Primarily, his show serves up a snapshot of who's out gigging in San Diego in the coming week, from apartment BYOB parties to megasuperclubs. It also serves as an aural history of San Diego music, playing long-dead local bands that never got their day on FM radio next to up-and-comers who'll soon be overplayed.
In other FRSD news, the station-which is commercial-free and funded by DJ dues and supporter donations-is hurting from the high costs of relocating their covert headquarters earlier this year. Those interested in lending a helping pocketbook should check out the station's website (www.pirate969.org) or tune in for more details (note: the station's signal only covers a few miles surrounding South Park in central city). If that's too much work, you can go knock back some grog at Sparky's on July 10. The South Park bar is hosting an FRSD benefit party-the third it's thrown since the station's inception more than a year and a half ago. Sadly, donations to criminal enterprises (righteous or not) aren't tax deductible.
(Note: Unlike big-time FM stations, 96.9 operates from a small antenna, so the signal can occasionally suck. Reports are that the station can be heard from El Cajon to the ocean and from Mira Mesa to Tijuana. Reception is generally better in cars, but even a speaker wire antenna can help your home stereo pick it up.)
Jason Mraz's "The Remedy" was given an award on May 11 by BMI as one of the most performed songs of 2003.
Beatles fans can now find the Baja Bugs, featuring former members of The Zeros and Trebles every Thursday night at the Silver Dollar in Chula Vista.
At this year's San Diego County Fair, Rookie Card frontman Adam Gimbel took first place in the "Most Unusual Collection" category for his caboodle of Dr. Pepper knock-off cans (Mr. Pibb, Dr. Thunder, etc.). Geek.
The next album from ace singer-songwriter duo Berkley Hart will be called A Baker's Dozen, consisting primarily of outtakes from their last three albums, and their version of Bob Marley's "Stir It Up." Also look for the return of the duo's theme shows next month at Lestat's-including the Berkley Hartburns (the music of the Rugburns) Berkley Hart Superstar (Jesus Christ Superstar music) and Oh Berkley Where Hart Thou (Oh Brother Where Art Thou soundtrack).

▶ [Given data]:
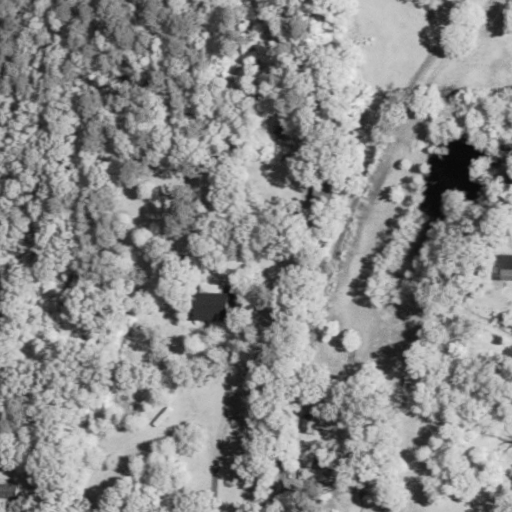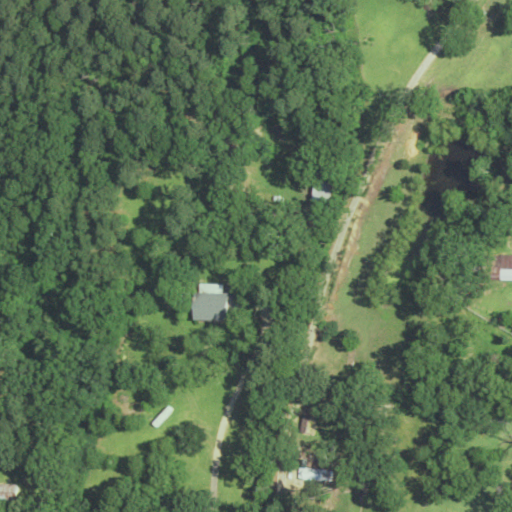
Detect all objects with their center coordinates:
road: (339, 240)
building: (500, 266)
building: (211, 303)
road: (217, 445)
building: (312, 473)
road: (49, 495)
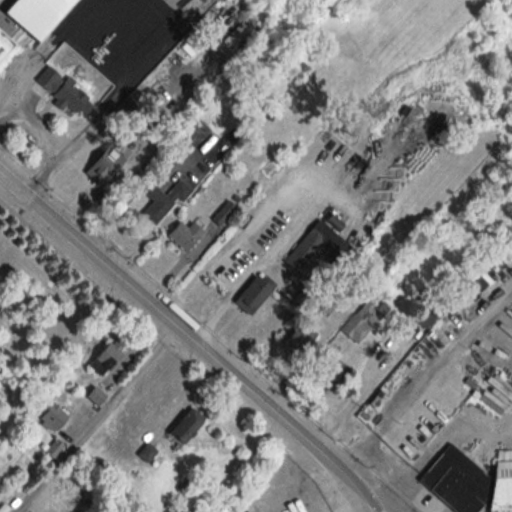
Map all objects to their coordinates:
building: (37, 15)
building: (5, 47)
building: (64, 92)
building: (106, 163)
building: (163, 201)
road: (243, 234)
building: (185, 235)
building: (308, 246)
building: (225, 270)
building: (253, 293)
building: (327, 301)
building: (363, 319)
road: (187, 339)
road: (231, 348)
building: (106, 357)
road: (302, 357)
road: (441, 361)
building: (330, 366)
building: (95, 396)
building: (51, 416)
road: (101, 416)
building: (186, 425)
building: (53, 448)
road: (355, 451)
building: (146, 453)
road: (401, 479)
building: (468, 483)
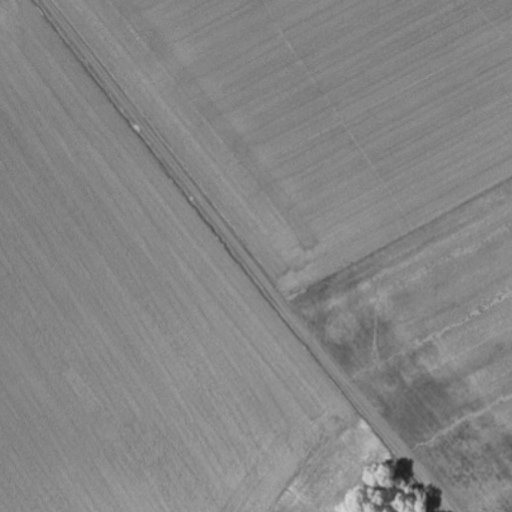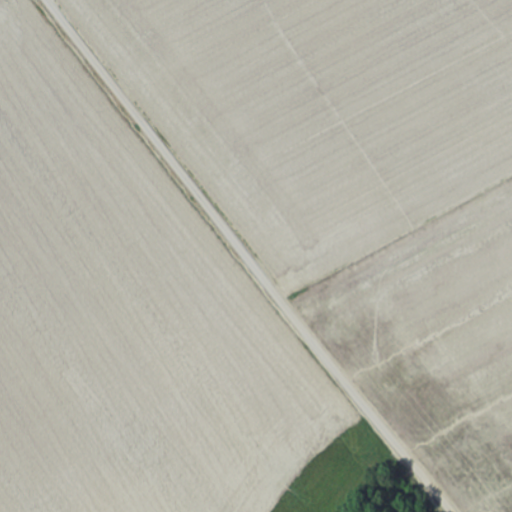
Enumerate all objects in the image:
road: (248, 257)
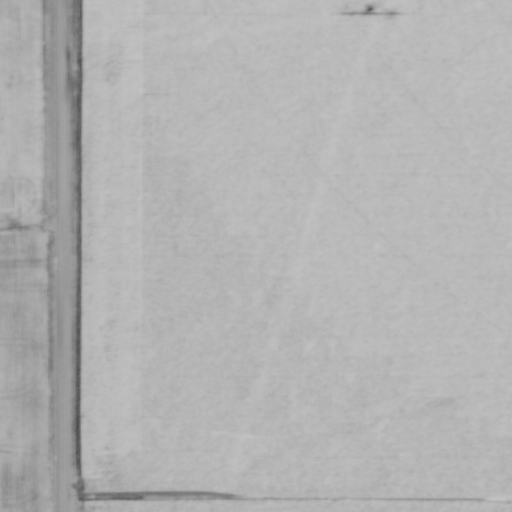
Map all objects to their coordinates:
building: (7, 187)
road: (65, 255)
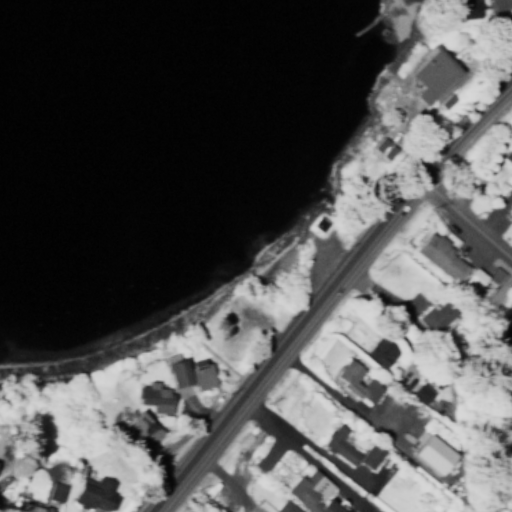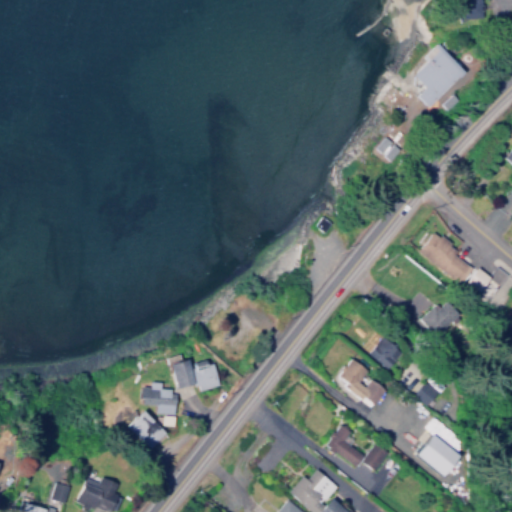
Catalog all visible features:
building: (433, 73)
building: (508, 154)
road: (465, 214)
building: (441, 257)
road: (326, 291)
building: (432, 316)
building: (508, 327)
building: (379, 347)
building: (379, 351)
building: (347, 366)
building: (191, 373)
building: (355, 379)
building: (368, 386)
building: (421, 388)
building: (421, 394)
building: (154, 397)
building: (160, 419)
building: (140, 428)
building: (339, 440)
building: (339, 443)
building: (370, 450)
road: (25, 451)
building: (370, 454)
building: (308, 484)
building: (304, 489)
building: (54, 490)
building: (93, 492)
building: (284, 505)
building: (327, 505)
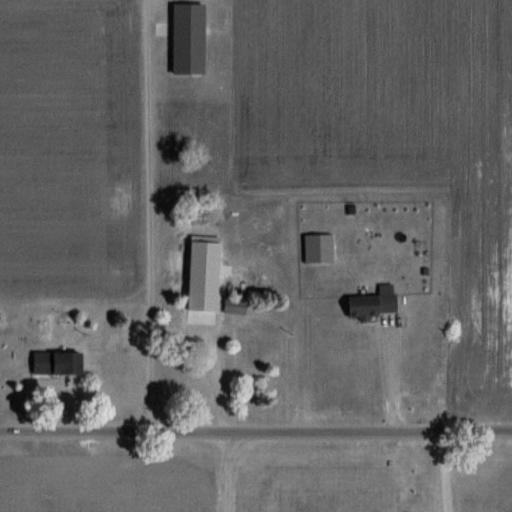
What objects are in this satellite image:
building: (186, 40)
building: (368, 305)
building: (234, 306)
building: (54, 364)
road: (391, 374)
building: (183, 381)
road: (255, 430)
road: (444, 471)
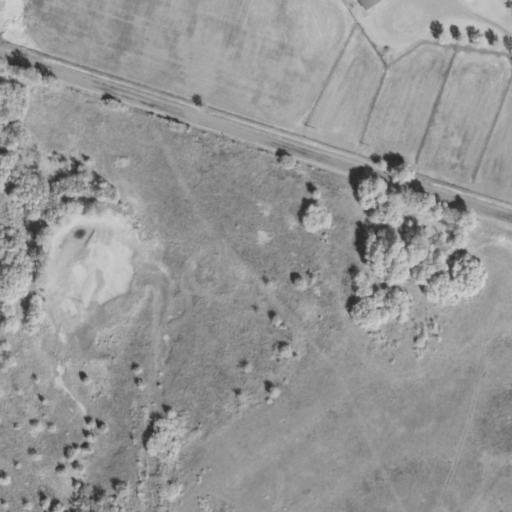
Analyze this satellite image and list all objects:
building: (366, 3)
road: (477, 18)
road: (256, 137)
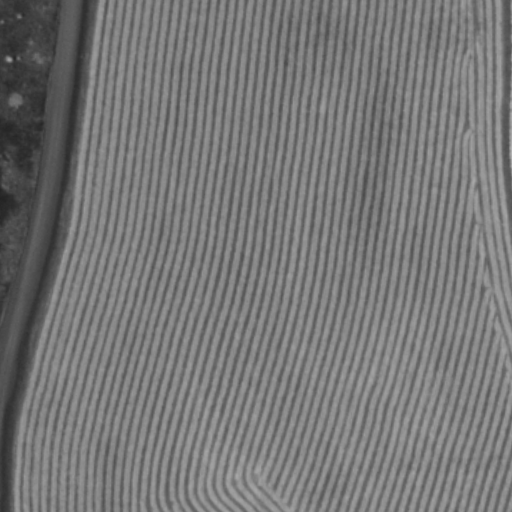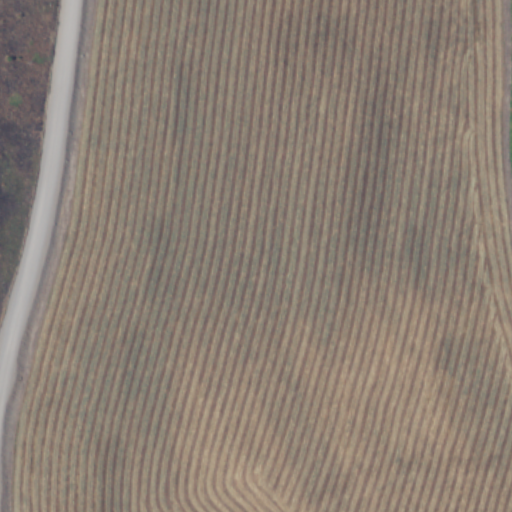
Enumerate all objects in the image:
road: (42, 194)
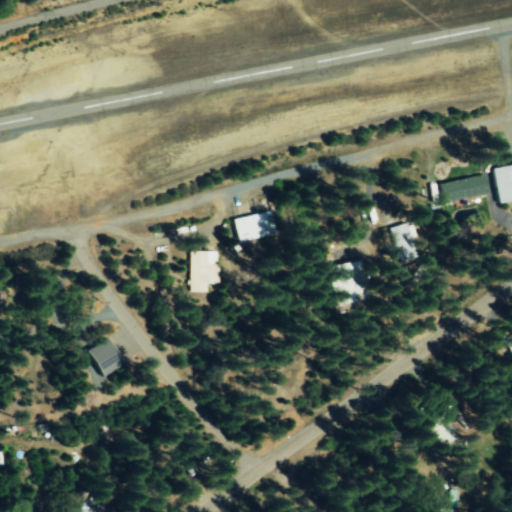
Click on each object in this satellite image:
road: (50, 14)
airport runway: (256, 73)
building: (499, 182)
road: (257, 183)
building: (451, 190)
building: (246, 225)
building: (398, 241)
building: (201, 270)
building: (338, 283)
road: (158, 354)
building: (105, 357)
road: (356, 397)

▶ [Tasks and exercises]:
**A.** List the theme shows by Berkley Hart that the San Diego music column says will return at Lestat's.
**B.** Carry on the San Diego music column from the point where it stops.

▶ [Set of answers]:
**A.**
- Berkley Hartburns
- Berkley Hart Superstar
- Oh Berkley Where Hart Thou

**B.**
Local Christian band, Something Like Silas, has signed with EMI CMC Records and released Divine Invitation this month. SLA is also the worship group for College Avenue Baptist Church, dubbed The Flood.
"Contort," the rock and indie-DJ specialty night has moved from Live Wire to Landlord Jim's every Tuesday. DJ Ratty will continue to spin funk and rare grooves at the Wire on Wednesdays.
The Biddy Bums will hold a CD-release party in conjunction with BandVibe.com, for their new album On the Verge and in the Moment, at the San Diego Center for Moving Arts on July 3.
Saxophonist James Moody and 17-year-old pianist (and Francis Parker student) Eldar Djangirov were among the performers at a National Endowment for the Arts concert held at the White House on June 22. Dubya and wifey were there diggin' on the tunage.
July 6 is the date for Swami Records' reissue of Rocket From the Crypt's Circa Now, originally released by San Diego's Cargo Records in 1992. When they signed the band, Interscope Records planned to reissue Circa Now, so the band recorded four new songs for the project-"Lamps for Sale," "Crazy Talk," "Flight of the Hobo," and "Over the Rail." Interscope never followed through, but Swami's version includes those songs, plus remastered versions of the others. And, like all RFTC releases, it has bitchin' packaging that looks pretty.